Per non dimenticare, in un mondo pieno di notizie ma con la memoria corta, abbiamo creduto utile riproporre sic et simpliciter il contenuto di quella storica decisione, affinché ciascuno, se lo vorrà, potrà giudicare se e fino a che punto l’emananda legge elettorale ne risulterà rispettosa.

In estrema sintesi, due sono le questioni sulle quali la Consulta è stata chiamata a pronunciarsi: 1) la legittimità costituzionale delle norme che stabilivano il premio di maggioranza (determinato per la Camera su scala nazionale e per il Senato su base regionale), che il Porcellum attribuiva al partito o alla coalizione di partiti che avesse ottenuto il maggior numero di voti validi; 2) la legittimità costituzionale delle norme che riconoscevano al cittadino-elettore di poter scegliere con il proprio voto, ai fini dell’attribuzione dei seggi, soltanto la lista, senza esprimere alcuna preferenza per i candidati.
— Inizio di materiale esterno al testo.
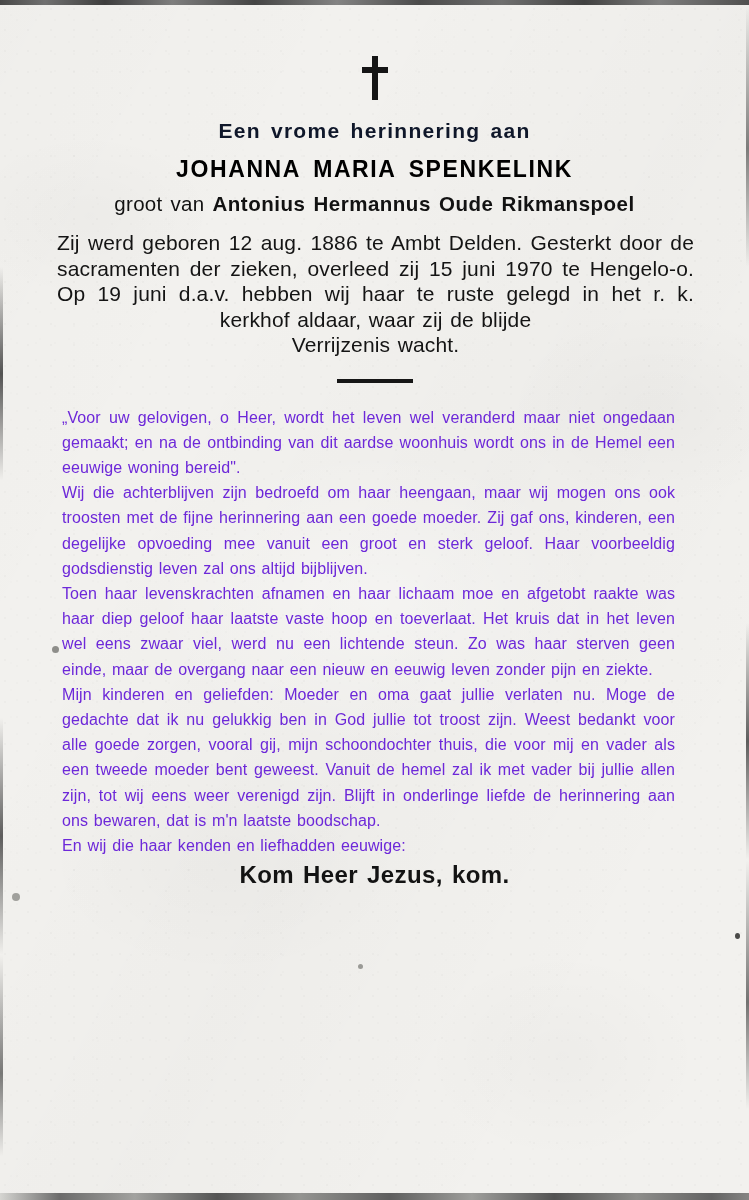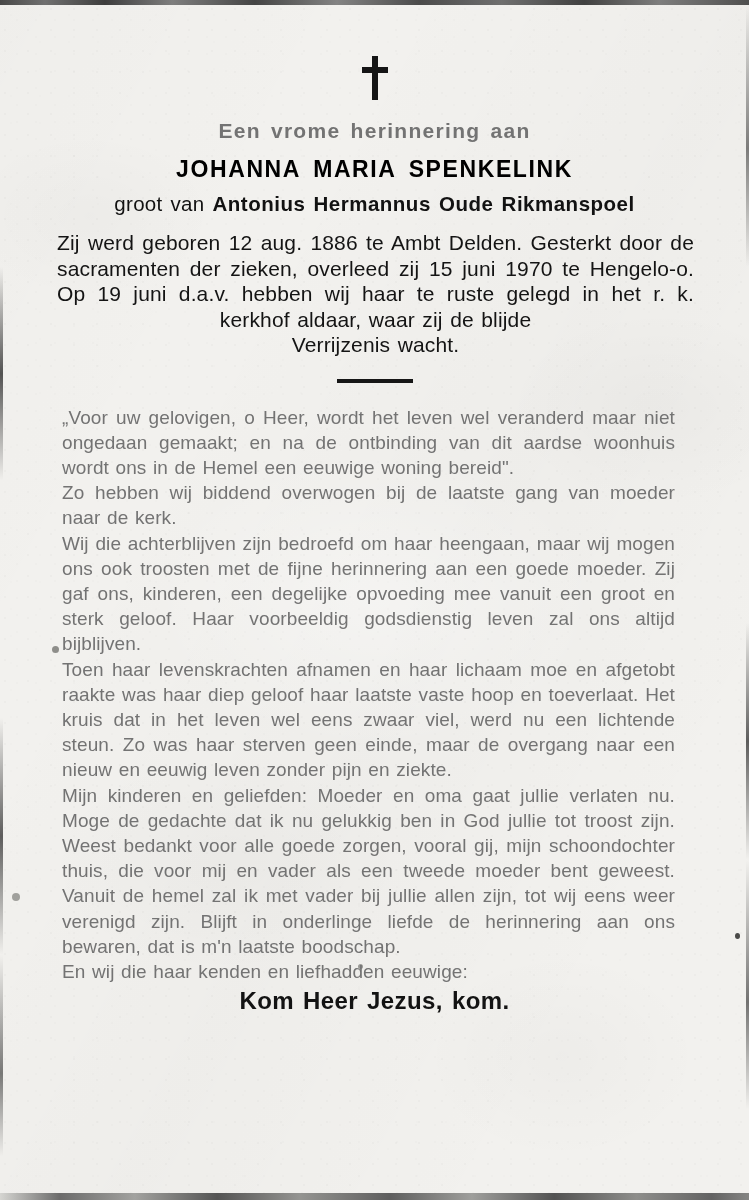--- a/index.html
+++ b/index.html
@@ -129,7 +129,7 @@
     letter-spacing: 1.3px;
     font-weight: 600;
     margin-top: 17px;
-    color: #737373;
+    color: #0f172a;
     word-spacing: 3px;
   }
 

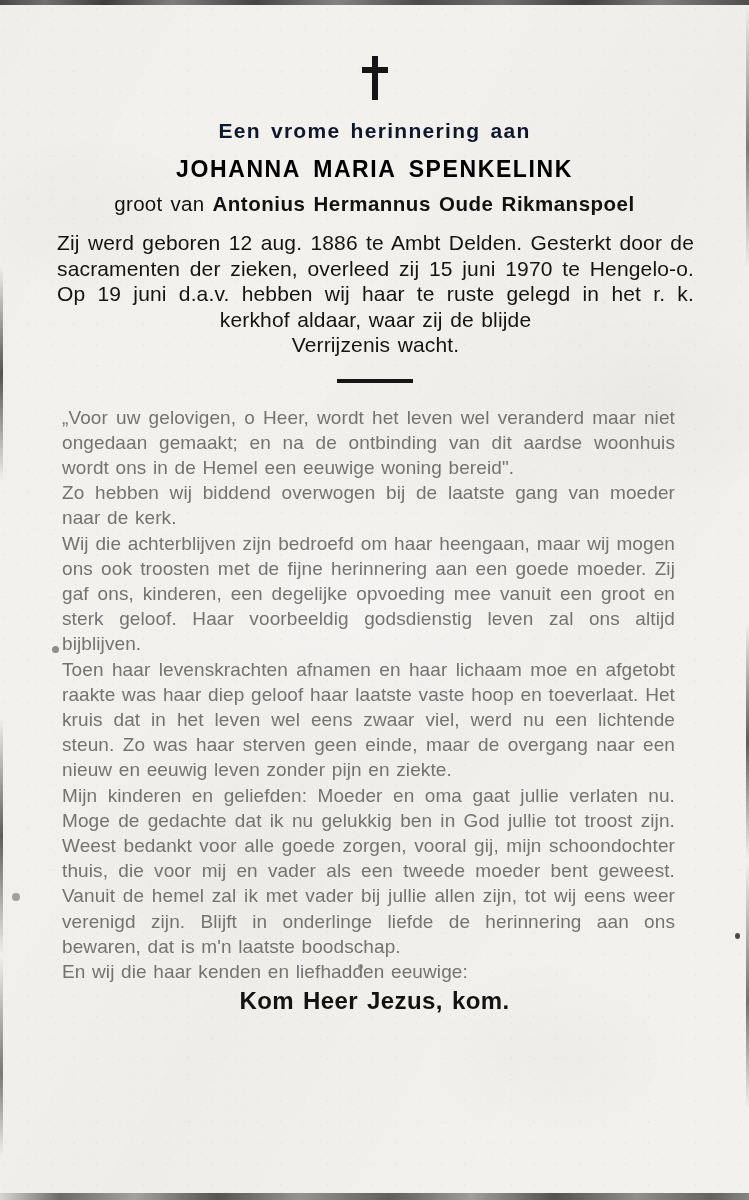--- a/index.html
+++ b/index.html
@@ -182,11 +182,11 @@
 
   .body-text {
     margin: 22px 74px 0 62px;
-    font-size: 19px;
+    font-size: 16px;
     line-height: 25.2px;
     letter-spacing: 0.1px;
     word-spacing: 1.2px;
-    color: #737373;
+    color: #6d28d9;
   }
   .para {
     text-align: justify;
Quanto alla prima questione, secondo la Corte, ancorché la disciplina che contempla il premio di maggioranza sia finalizzata a garantire la stabilità del governo e l’efficacia dei processi decisionali, essa nondimeno non è proporzionata rispetto all’obiettivo perseguito, in quanto, trasformando una maggioranza relativa di voti, potenzialmente anche molto modesta, in una maggioranza assoluta di seggi, altera la composizione della rappresentanza democratica nonché il principio dell’eguale diritto di voto. Pertanto, atteso che tale disciplina viola i principi della proporzionalità e della ragionevolezza, essa è senz’altro da considerare incostituzionale.

Secondo la Corte, inoltre, affinché il meccanismo premiale possa trovare una giustificazione, occorre che sia stabilita da parte del legislatore una “ragionevole soglia di voti minima per competere all’assegnazione del premio”.

E’ questa, dunque, la prima indicazione che ci proviene dalla sentenza della Consulta.

Quanto alla seconda questione, la Corte rileva che, in quanto, stando al Porcellum, il voto dell’elettore è un voto per la lista, ne risulta menomata la capacità dell’elettore medesimo di incidere sull’elezione dei propri rappresentanti, visto che l’ordine di presentazione dei candidati è sostanzialmente deciso dai partiti e, dato il loro alto numero, i candidati medesimi sono difficilmente conoscibili dall’elettore stesso.

C’è qui la seconda indicazione per il legislatore, ossia quella di salvaguardare, nell’emanazione della nuova legge elettorale, la libertà di scelta dell’elettore circa i propri rappresentanti, ossia di ristabilire il voto di preferenza. Che costituisce, tanto per non dimenticare, una delle principali espressioni della sovranità popolare.

Dopo la recente, inopinata sintonia tra Renzi e Berlusconi, il dibattito sulla legge elettorale sta coinvolgendo tutti i partiti e animando il Parlamento. Staremo a vedere se e in che misura il legislatore, che proprio oggi della legge elettorale inizierà a discuterne a Montecitorio, vorrà tenere conto del monito della Corte costituzionale.